Qualcuno penserà che è una proposta sensata, ognuno per sé e dio per tutti. Il problema è che viviamo nel ventunesimo secolo, non nel quindicesimo o nel diciannovesimo e nemmeno nel ventesimo secolo. Il mondo è uno solo, gli stati musulmani e l’Europa sono intimamente legati e la storia dei nostri paesi è un’unica storia dai tempi dell’impero romano. Le conquiste arabe, le crociate, la colonizzazione, l’immigrazione e la riduzione delle distanze provocata da comunicazioni sempre più rapide ha ridotto il Mediterraneo a ciò che in fondo è sempre stato negli ultimi duemila anni: un lago interno.

Potremmo disinteressarci dell’Iraq e della Siria, del Mali e della Nigeria. Potremmo smettere di lasciarci coinvolgere, investire denaro e perdere vite umane. Ma cosa accadrebbe se davvero lo facessimo?

Per prima cosa i rifugiati in pericolo di vita arriverebbero sulle nostre coste a centinaia di migliaia, forse milioni. La destabilizzazione del Sahel scatenerebbe il caos in Maghreb, a pochi chilometri dalle coste europee. Al confine con l’Europa, la Turchia sarebbe trascinata in questo conflitto ancor più di quanto non lo sia già adesso. Lungi dal proteggerci, la nostra inazione ci penalizzerebbe molto più del nostro impegno.

Questo punto di vista è stato illustrato giovedì da François Hollande, che in occasione di una riunione dell’Istituto del mondo arabo, a Parigi, ha portato l’esempio della crisi siriana. Nonostante gli avvertimenti della Francia, gli Stati Uniti e il resto dell’Europa non hanno voluto punire Damasco per l’uso di armi chimiche colpendo le sue strutture militari.

Anziché essere costretto al tavolo dei negoziati, il regime ha raddoppiato la ferocia nello scontro con i ribelli. Inizialmente in maggioranza, gli insorti democratici sono stati annientati dall’azione combinata dell’esercito siriano e dei jihadisti che avevano buon gioco a dire che non ci si poteva fidare di democrazie che abbandonavano i democratici.
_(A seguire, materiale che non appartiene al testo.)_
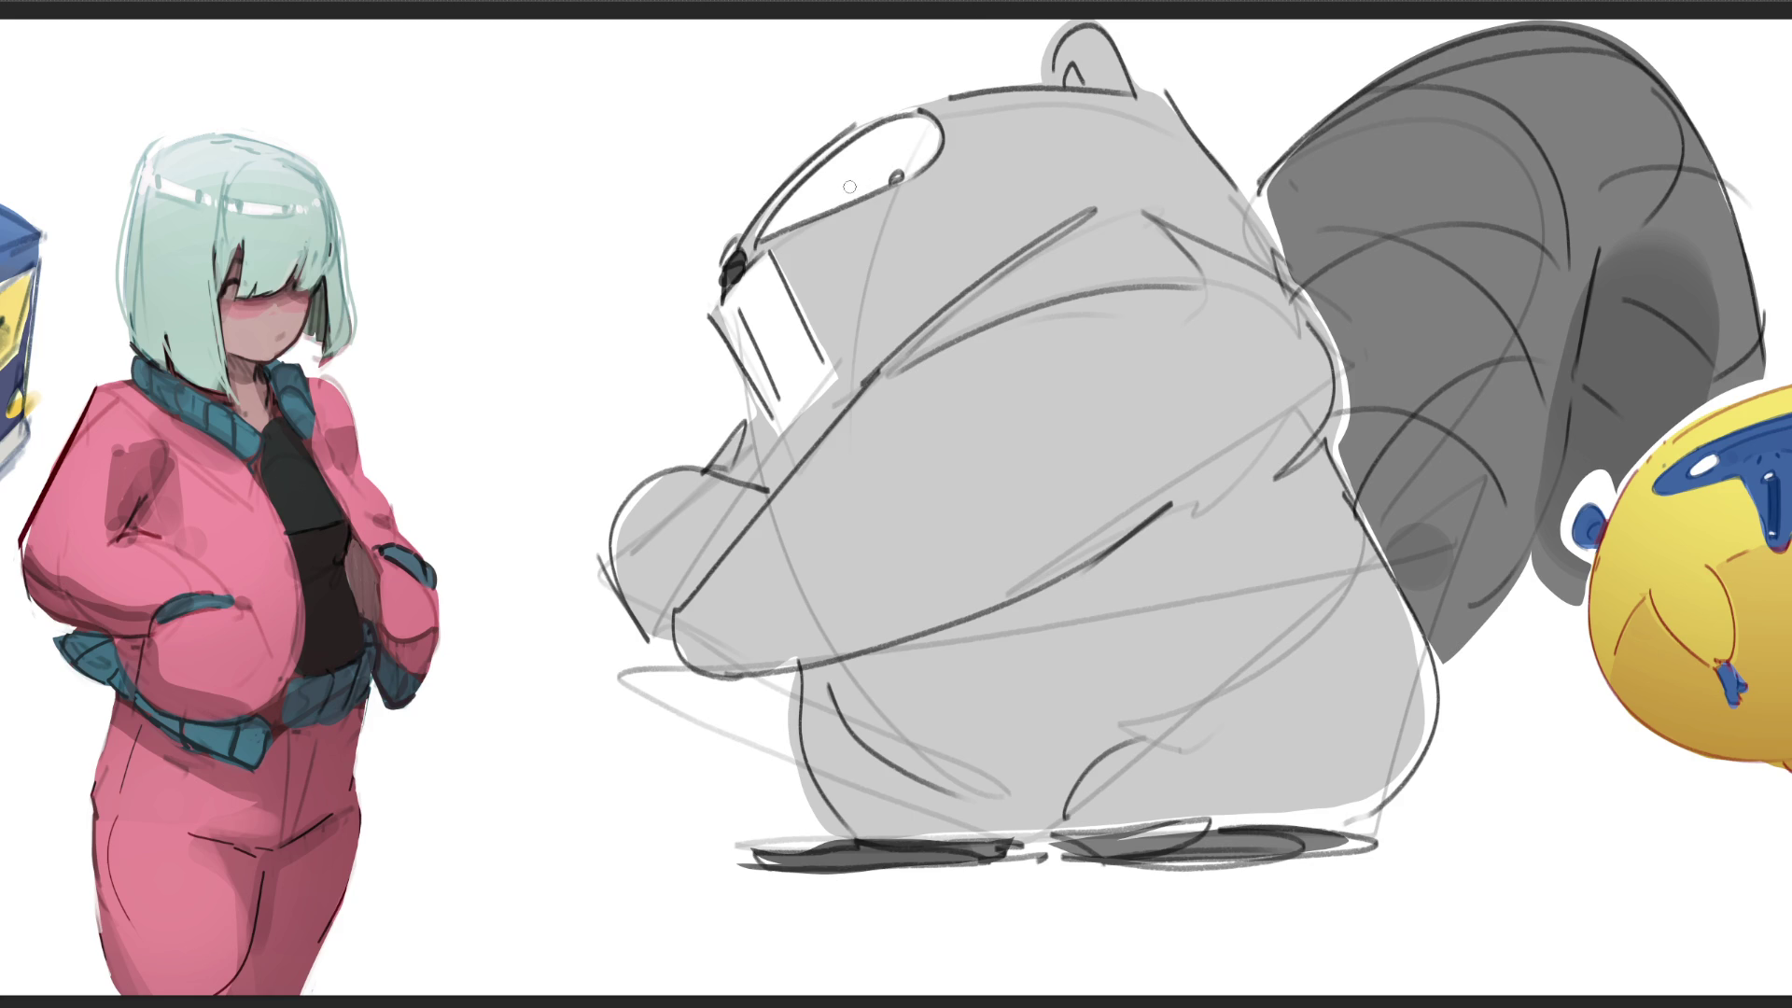
{"action": "left_click_drag", "start_coordinate": [832, 202], "coordinate": [920, 155]}
{"action": "left_click_drag", "start_coordinate": [868, 179], "coordinate": [907, 154]}
{"action": "left_click_drag", "start_coordinate": [839, 136], "coordinate": [922, 91]}
{"action": "left_click_drag", "start_coordinate": [761, 198], "coordinate": [768, 181]}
Da allora il numero di rifugiati è aumentato, i jihadisti dello Stato islamico hanno guadagnato terreno in Iraq dopo essersi rafforzati in Siria e l’occidente si è ritrovato impantanato in una guerra e colpito dagli attentati. Tutto perché ha deciso di non intervenire. Il mondo è uno solo, e il caos degli stati musulmani è anche il nostro.